Unter Dankbarkeit verstehen wir weit mehr als ein Dankeschön oder „Danke sagen“. Vielmehr beschreibt es eine innere Haltung von Wertschätzung und Anerkennung. In den letzten Jahren hat sie sich immer mehr zu einem zentralen Konzept in der psychologischen Forschung und Psychotherapie-Praxis entwickelt. Für Therapeut*innen bietet sie eine doppelte Chance: als wirksames Instrument in der Arbeit mit Klient*innen, aber auch als stabilisierende Ressource für die eigene professionelle Haltung.
In dem Beitrag soll es vor allem darum gehen, Klient*innen aus einer Position der Dankbarkeit auf das eigene Leben blicken zu lassen, damit sie aus einem Zustand der Stärke (weiter) agieren können.
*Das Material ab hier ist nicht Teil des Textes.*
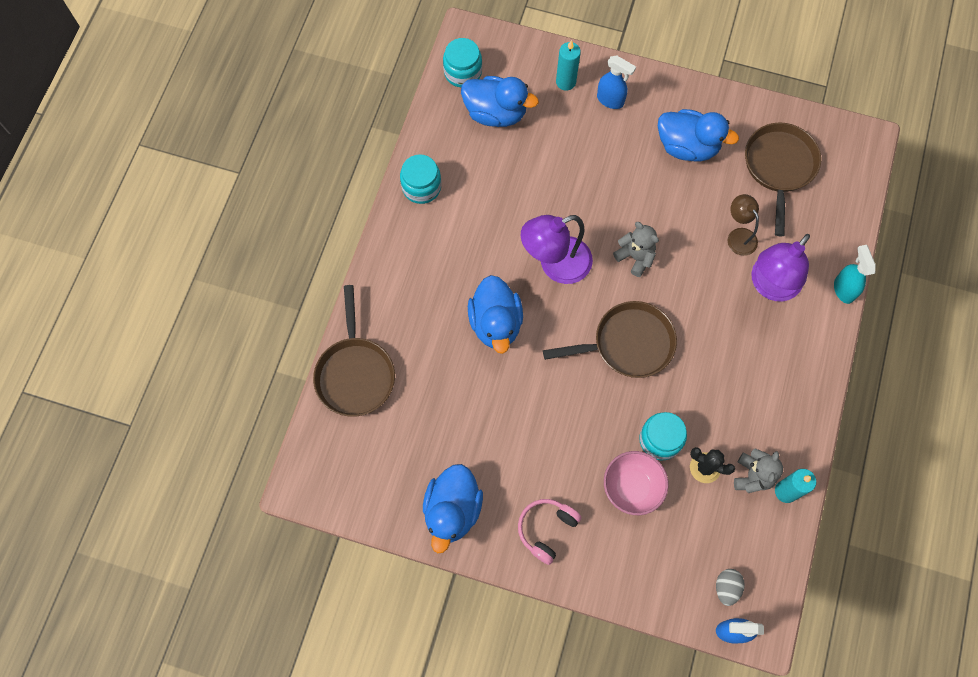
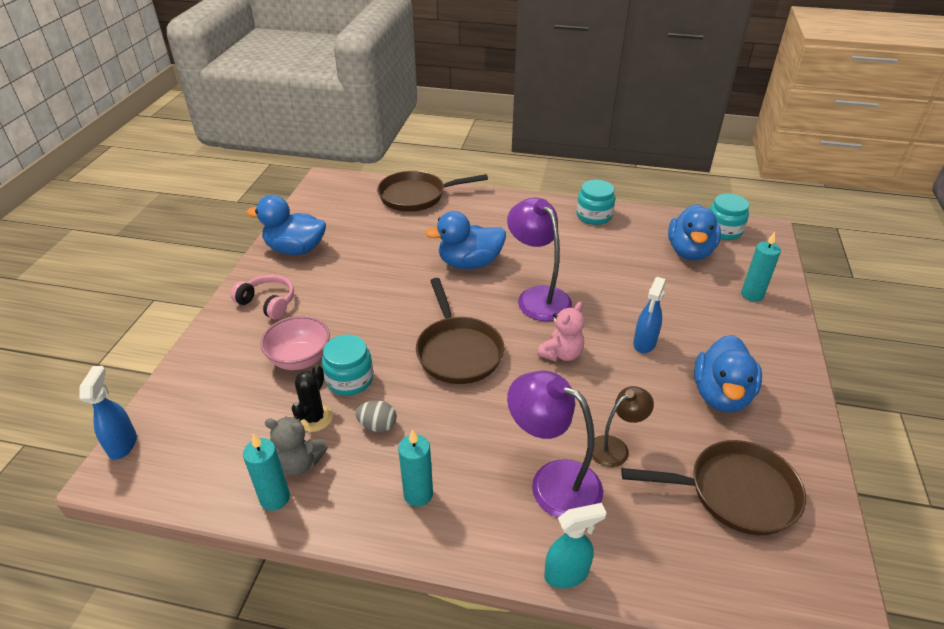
camera: 85 degrees right, 30 degrees down
blue spray bottle [597,56,636,109] -> blue spray bottle moved to [633,277,666,353]
grey teddy bear [613,222,659,277] -> pink teddy bear [537,302,584,362]
grey egg [716,569,745,606] -> grey egg moved to [355,400,397,432]
none -> turquoise candle [398,429,433,507]

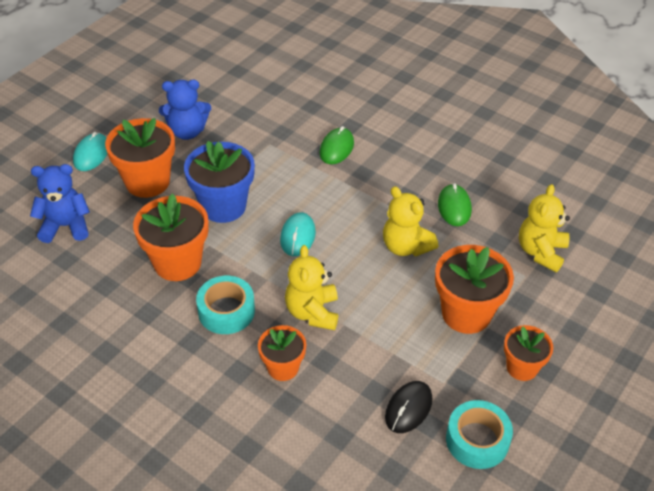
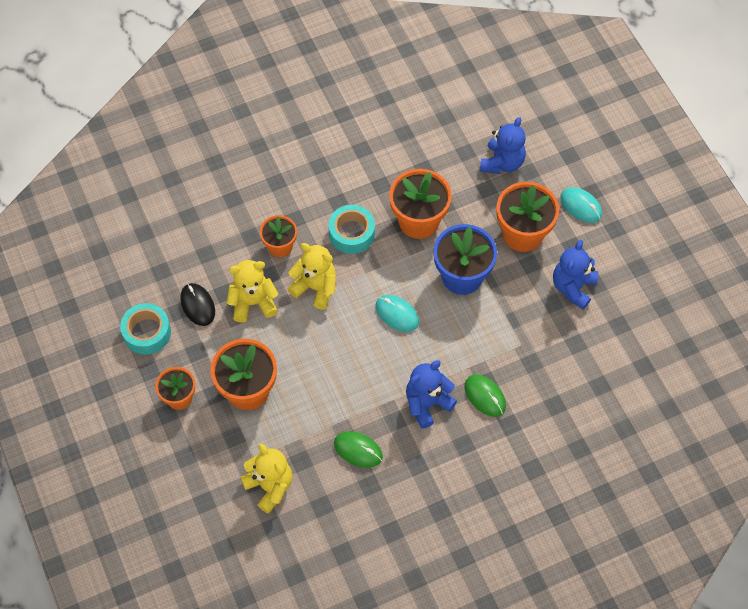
camera: 120 degrees right, 15 degrees up
yellow teddy bear [383,186,438,256] -> yellow teddy bear moved to [227,260,278,323]
none -> blue teddy bear [406,360,457,429]

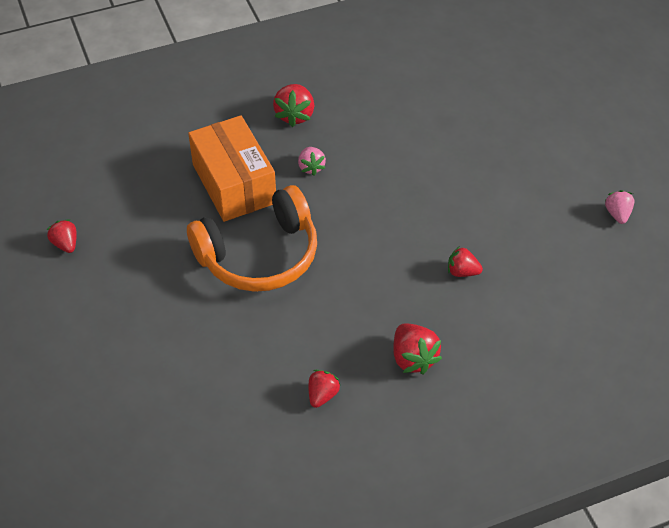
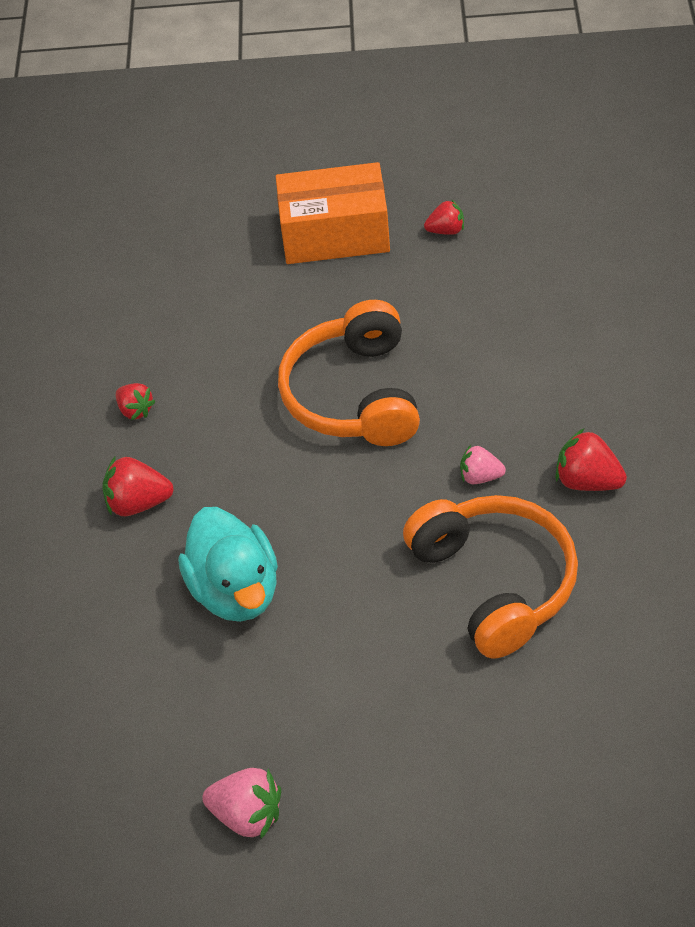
camera: 115 degrees right, 0 degrees up
orange box [188,115,276,222] -> orange box moved to [276,162,390,264]
red strawberry [448,246,483,277] -> turquoise duck [178,507,278,622]
pink strawberry [605,190,634,224] -> pink strawberry [202,768,281,839], size x1.54
none -> orange headphones [403,495,578,659]

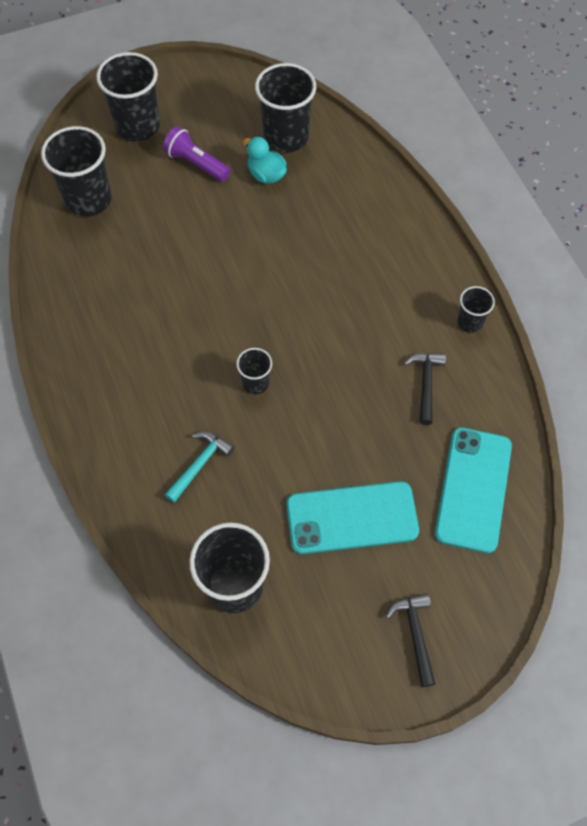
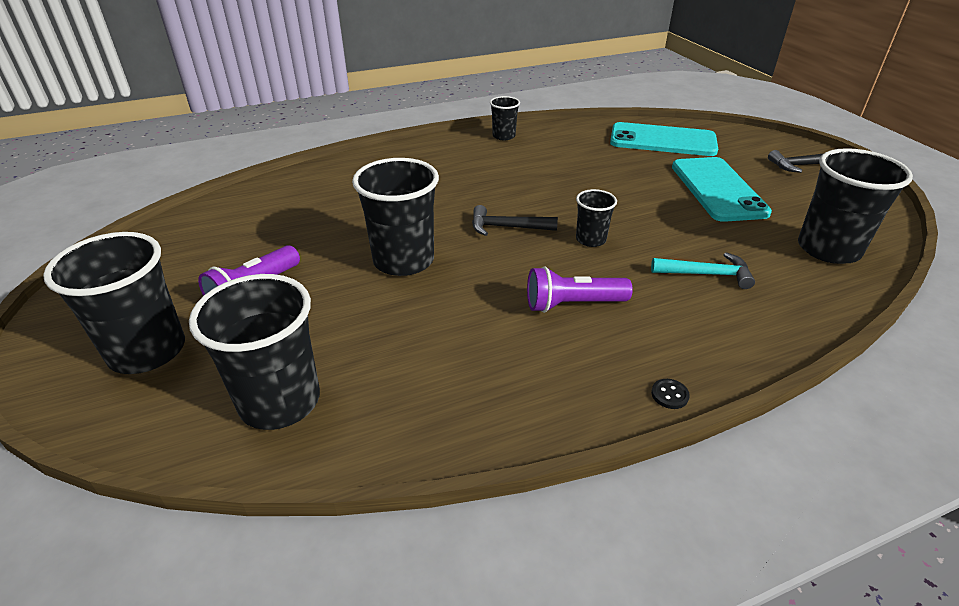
camera: 90 degrees left, 25 degrees down
turquoise hammer [165,431,235,503] -> turquoise hammer turned 150 degrees clockwise [651,252,755,289]
turquoise duck [243,137,287,184] -> none
black cup [255,63,316,153] -> black cup moved to [352,158,439,276]
black hammer [404,353,446,425] -> black hammer moved to [472,205,558,236]
none -> purple flashlight [527,266,633,313]
none -> black button [651,379,690,409]

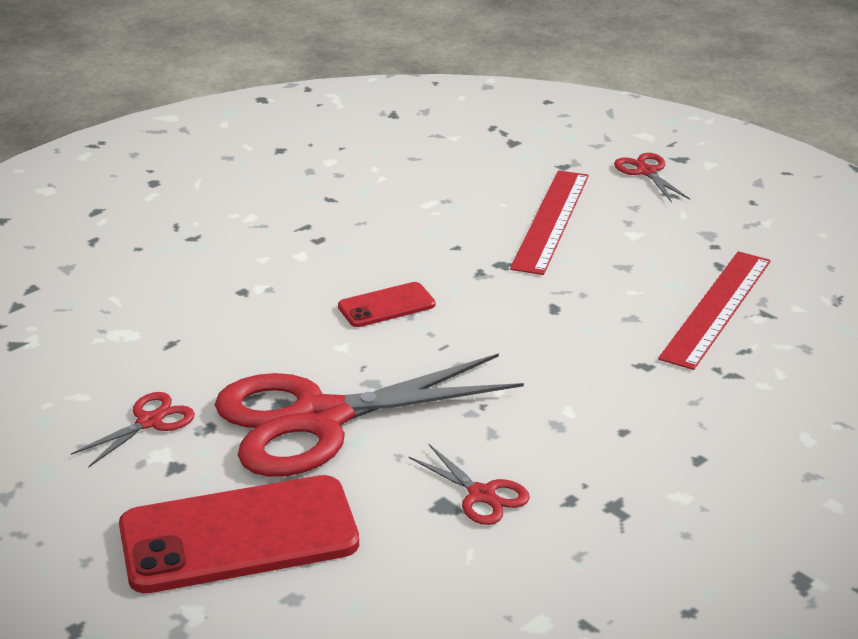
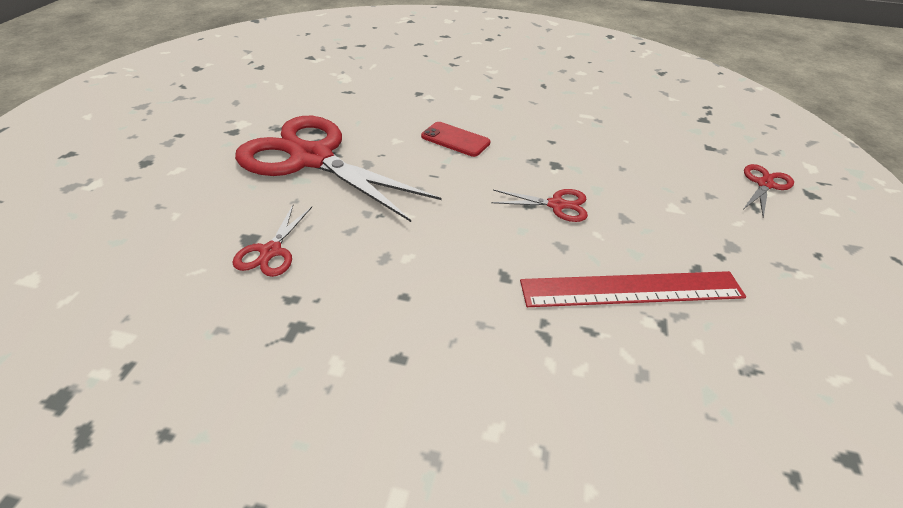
camera: 55 degrees right, 10 degrees up
red scissors [71,392,195,468] -> red scissors moved to [491,189,588,222]
red phone [119,475,359,593] -> none
red ruler [510,170,589,275] -> none

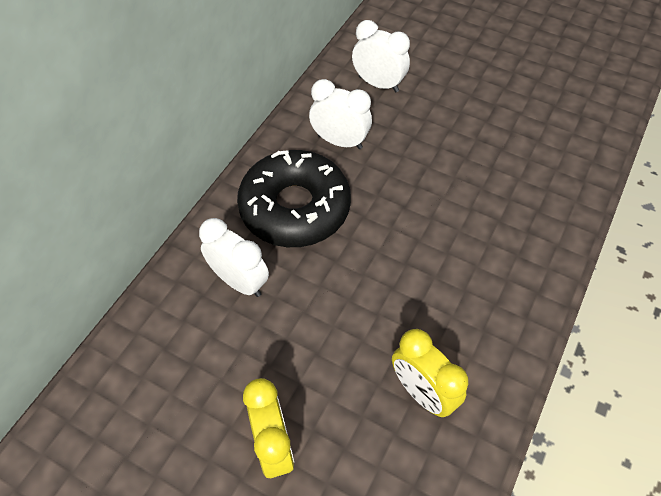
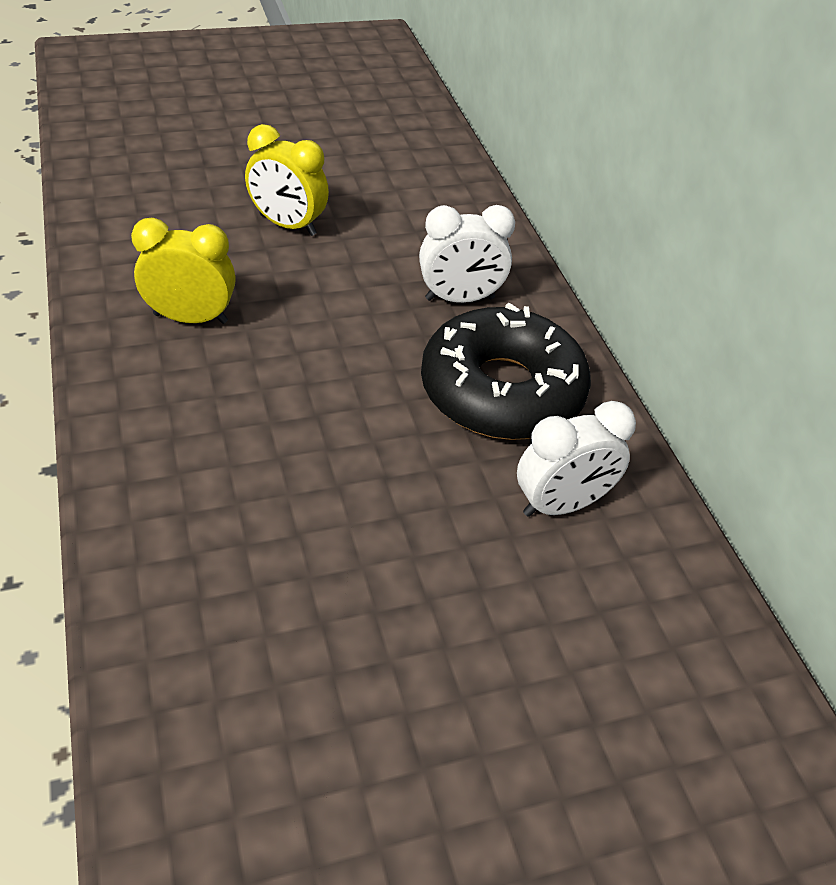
camera: 130 degrees right, 10 degrees down
white clock [352,20,410,92] -> none

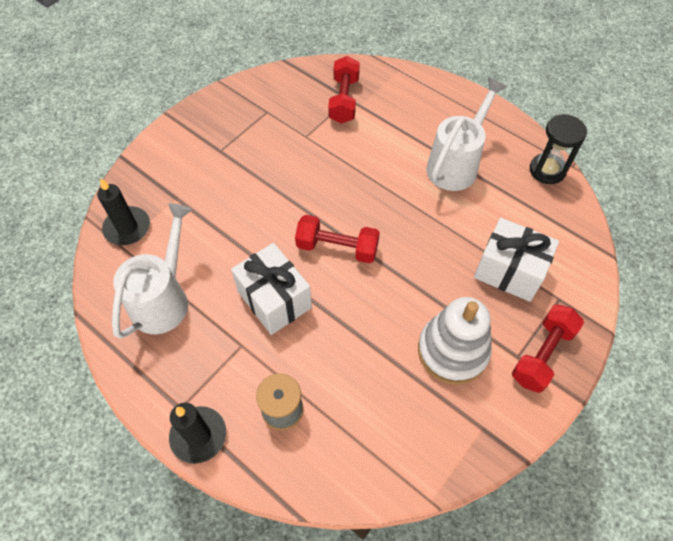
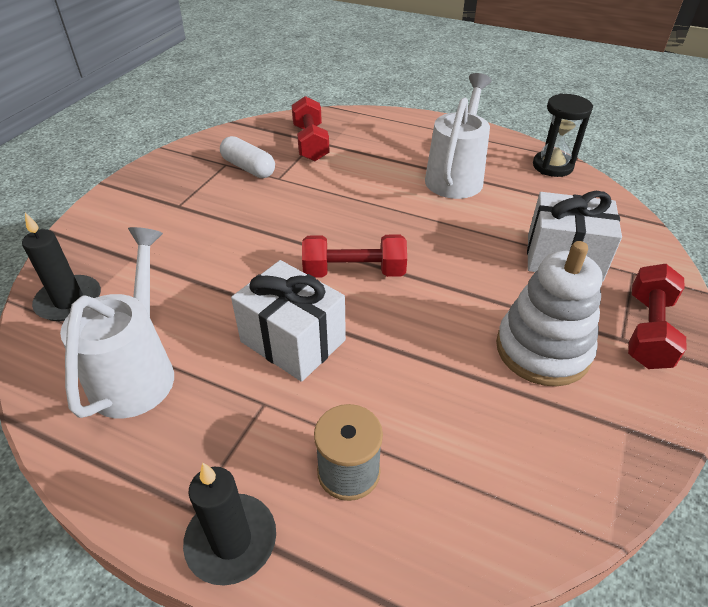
camera: 15 degrees left, 15 degrees down
none -> white capsule [220,136,275,178]

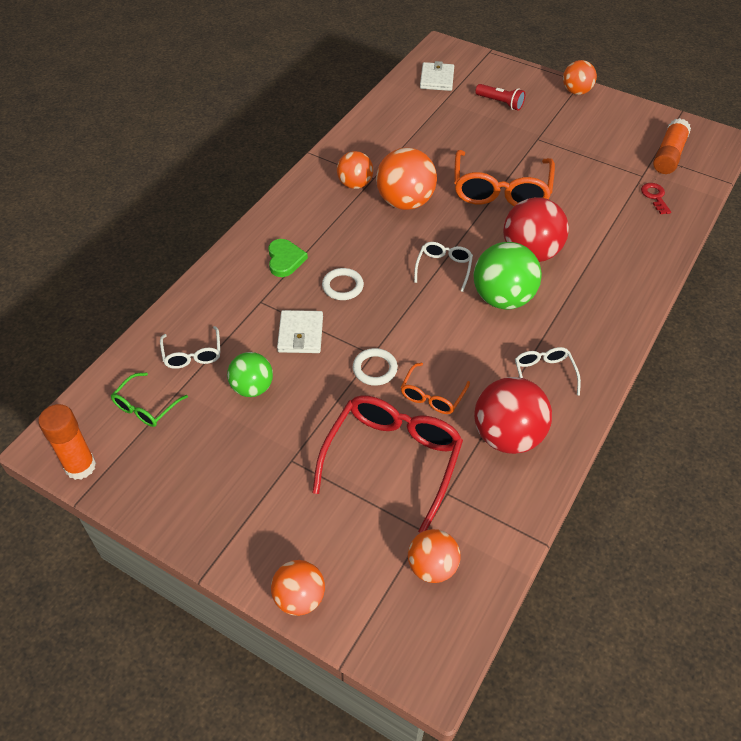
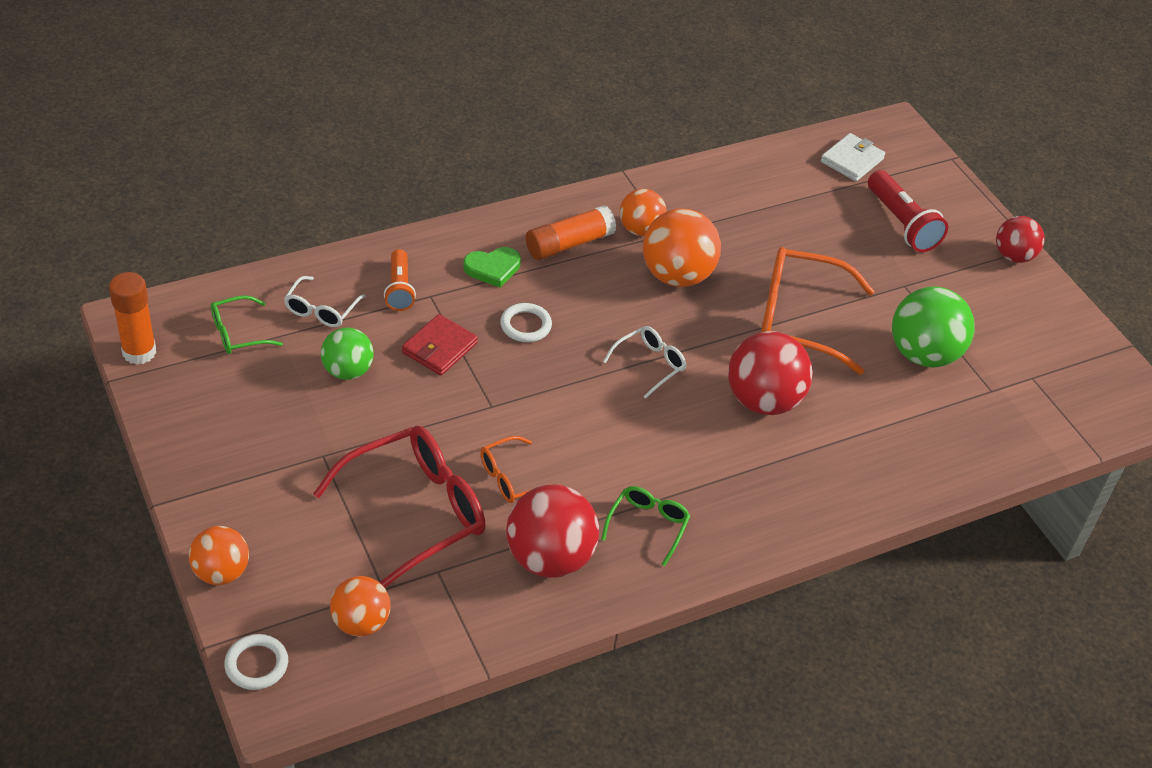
camera: 30 degrees right, 5 degrees down
green heart [268,239,308,277] -> green heart turned 45 degrees clockwise [463,247,521,288]
white wallet [277,310,323,353] -> red wallet [402,314,478,375]
white ring [353,348,398,386] -> white ring moved to [224,634,288,690]
orange glasses [454,150,555,206] -> orange glasses turned 60 degrees clockwise [761,247,875,375]
green ball [474,242,542,309] -> green ball moved to [892,286,975,367]
red flashlight [475,84,525,111] -> red flashlight [868,170,948,252], size x1.51
white glasses [515,347,581,395] -> green glasses [601,486,690,566]
orange ball [563,60,597,95] -> red ball [996,216,1045,263]
red key [641,183,671,214] -> none
orange glue stick [653,118,691,174] -> orange glue stick moved to [526,205,616,260]
none -> orange flashlight [384,249,416,311]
Es geht also um Dankbarkeit als psychologische Ressource, ihre Wirkmechanismen sowie konkrete Anwendungsmöglichkeiten im therapeutischen und coachenden Kontext.
Dankbarkeit aus psychologischer Perspektive
Dankbarkeit lässt sich als eine bewusste Wahrnehmung und Würdigung von positiven Aspekten des Lebens verstehen, unabhängig davon, ob diese durch andere Menschen, Umstände oder das eigene Handeln entstanden sind. Nun ist es so, dass Menschen eine Psychotherapie nicht aus „lauter Dankbarkeit“, unbändiger Lebensfreude oder positivem Wohlgefühl in Anspruch nehmen. Vielmehr kommen Sie aus einem Gefühl der Belastung, des Defizits oder eines wahrgenommenen Mangels (das kann auch ein Mangel an Interessen oder Antrieb, wie bei der Depression sein) in die Psychotherapiepraxis. Wie kann nun das Gefühl von Dankbarkeit Menschen wieder in den „Plusbereich“ bringen?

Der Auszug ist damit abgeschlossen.